[Extracted records]
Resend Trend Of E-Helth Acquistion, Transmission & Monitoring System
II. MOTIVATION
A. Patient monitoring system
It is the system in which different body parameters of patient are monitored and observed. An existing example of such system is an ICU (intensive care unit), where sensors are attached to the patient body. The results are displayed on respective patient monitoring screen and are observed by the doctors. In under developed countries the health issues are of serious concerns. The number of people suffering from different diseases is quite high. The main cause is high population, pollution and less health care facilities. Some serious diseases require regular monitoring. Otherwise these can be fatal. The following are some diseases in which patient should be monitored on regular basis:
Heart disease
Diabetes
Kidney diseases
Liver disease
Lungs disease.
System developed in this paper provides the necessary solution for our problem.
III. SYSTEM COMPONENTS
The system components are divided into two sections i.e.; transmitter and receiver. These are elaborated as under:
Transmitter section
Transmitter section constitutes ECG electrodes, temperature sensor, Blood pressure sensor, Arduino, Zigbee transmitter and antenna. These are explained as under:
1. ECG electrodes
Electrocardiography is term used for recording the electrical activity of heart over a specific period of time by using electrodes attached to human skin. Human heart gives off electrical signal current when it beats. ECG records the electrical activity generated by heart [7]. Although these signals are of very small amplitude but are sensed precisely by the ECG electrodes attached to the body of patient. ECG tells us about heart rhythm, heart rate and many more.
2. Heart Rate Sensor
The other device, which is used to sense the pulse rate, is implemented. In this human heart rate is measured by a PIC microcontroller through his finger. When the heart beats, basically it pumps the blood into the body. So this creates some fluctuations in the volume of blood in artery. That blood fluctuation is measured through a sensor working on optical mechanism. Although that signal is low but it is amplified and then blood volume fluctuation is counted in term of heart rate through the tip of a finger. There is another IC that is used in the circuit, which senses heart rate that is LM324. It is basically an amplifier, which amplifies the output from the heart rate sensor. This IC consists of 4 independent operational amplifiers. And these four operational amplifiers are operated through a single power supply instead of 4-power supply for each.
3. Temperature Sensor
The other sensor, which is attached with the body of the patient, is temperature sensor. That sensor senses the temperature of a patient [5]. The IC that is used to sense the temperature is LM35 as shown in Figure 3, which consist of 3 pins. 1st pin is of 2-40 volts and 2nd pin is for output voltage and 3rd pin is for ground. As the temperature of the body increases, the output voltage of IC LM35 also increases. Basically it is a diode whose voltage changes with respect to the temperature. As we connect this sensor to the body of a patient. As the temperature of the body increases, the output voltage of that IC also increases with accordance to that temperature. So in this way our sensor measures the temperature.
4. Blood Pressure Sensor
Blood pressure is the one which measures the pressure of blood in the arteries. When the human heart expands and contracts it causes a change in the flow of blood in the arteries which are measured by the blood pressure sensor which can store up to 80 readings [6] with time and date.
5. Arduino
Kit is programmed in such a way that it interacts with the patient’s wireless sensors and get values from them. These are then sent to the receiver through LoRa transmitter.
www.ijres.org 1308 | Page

---

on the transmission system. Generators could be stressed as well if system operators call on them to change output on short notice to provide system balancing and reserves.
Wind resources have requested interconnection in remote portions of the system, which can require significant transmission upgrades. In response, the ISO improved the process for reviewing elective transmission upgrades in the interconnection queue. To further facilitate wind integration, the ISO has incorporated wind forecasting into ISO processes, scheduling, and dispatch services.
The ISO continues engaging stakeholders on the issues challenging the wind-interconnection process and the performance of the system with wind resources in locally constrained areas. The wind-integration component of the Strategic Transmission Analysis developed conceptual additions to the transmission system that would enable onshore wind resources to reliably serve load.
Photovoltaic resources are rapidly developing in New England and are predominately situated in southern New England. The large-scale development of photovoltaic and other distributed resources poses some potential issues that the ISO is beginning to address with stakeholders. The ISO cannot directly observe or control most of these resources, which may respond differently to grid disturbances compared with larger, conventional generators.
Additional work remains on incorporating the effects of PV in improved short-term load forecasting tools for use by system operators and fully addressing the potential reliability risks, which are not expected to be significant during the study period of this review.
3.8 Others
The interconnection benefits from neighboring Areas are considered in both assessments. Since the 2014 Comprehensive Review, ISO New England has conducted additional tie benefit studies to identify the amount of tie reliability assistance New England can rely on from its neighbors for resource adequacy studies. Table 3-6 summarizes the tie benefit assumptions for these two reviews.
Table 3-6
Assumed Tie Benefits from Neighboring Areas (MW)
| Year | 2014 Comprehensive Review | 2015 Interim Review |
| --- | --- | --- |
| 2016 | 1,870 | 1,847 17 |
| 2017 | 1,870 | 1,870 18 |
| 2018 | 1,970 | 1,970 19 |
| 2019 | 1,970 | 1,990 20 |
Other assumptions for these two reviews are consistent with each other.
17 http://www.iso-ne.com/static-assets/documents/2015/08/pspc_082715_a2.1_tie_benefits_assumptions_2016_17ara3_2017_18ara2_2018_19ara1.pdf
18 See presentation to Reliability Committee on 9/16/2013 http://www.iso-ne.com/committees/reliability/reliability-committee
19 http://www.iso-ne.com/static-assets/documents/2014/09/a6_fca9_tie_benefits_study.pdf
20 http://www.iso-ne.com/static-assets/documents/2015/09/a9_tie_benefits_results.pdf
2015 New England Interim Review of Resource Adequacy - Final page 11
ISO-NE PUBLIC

Problem to work on: The entries above hold a line with "Other assumptions for" and a later line with "ISO-NE PUBLIC". Write out exactly those lines and all lines between, nothing more.

Output of the task:
Other assumptions for these two reviews are consistent with each other.
17 http://www.iso-ne.com/static-assets/documents/2015/08/pspc_082715_a2.1_tie_benefits_assumptions_2016_17ara3_2017_18ara2_2018_19ara1.pdf
18 See presentation to Reliability Committee on 9/16/2013 http://www.iso-ne.com/committees/reliability/reliability-committee
19 http://www.iso-ne.com/static-assets/documents/2014/09/a6_fca9_tie_benefits_study.pdf
20 http://www.iso-ne.com/static-assets/documents/2015/09/a9_tie_benefits_results.pdf
2015 New England Interim Review of Resource Adequacy - Final page 11
ISO-NE PUBLIC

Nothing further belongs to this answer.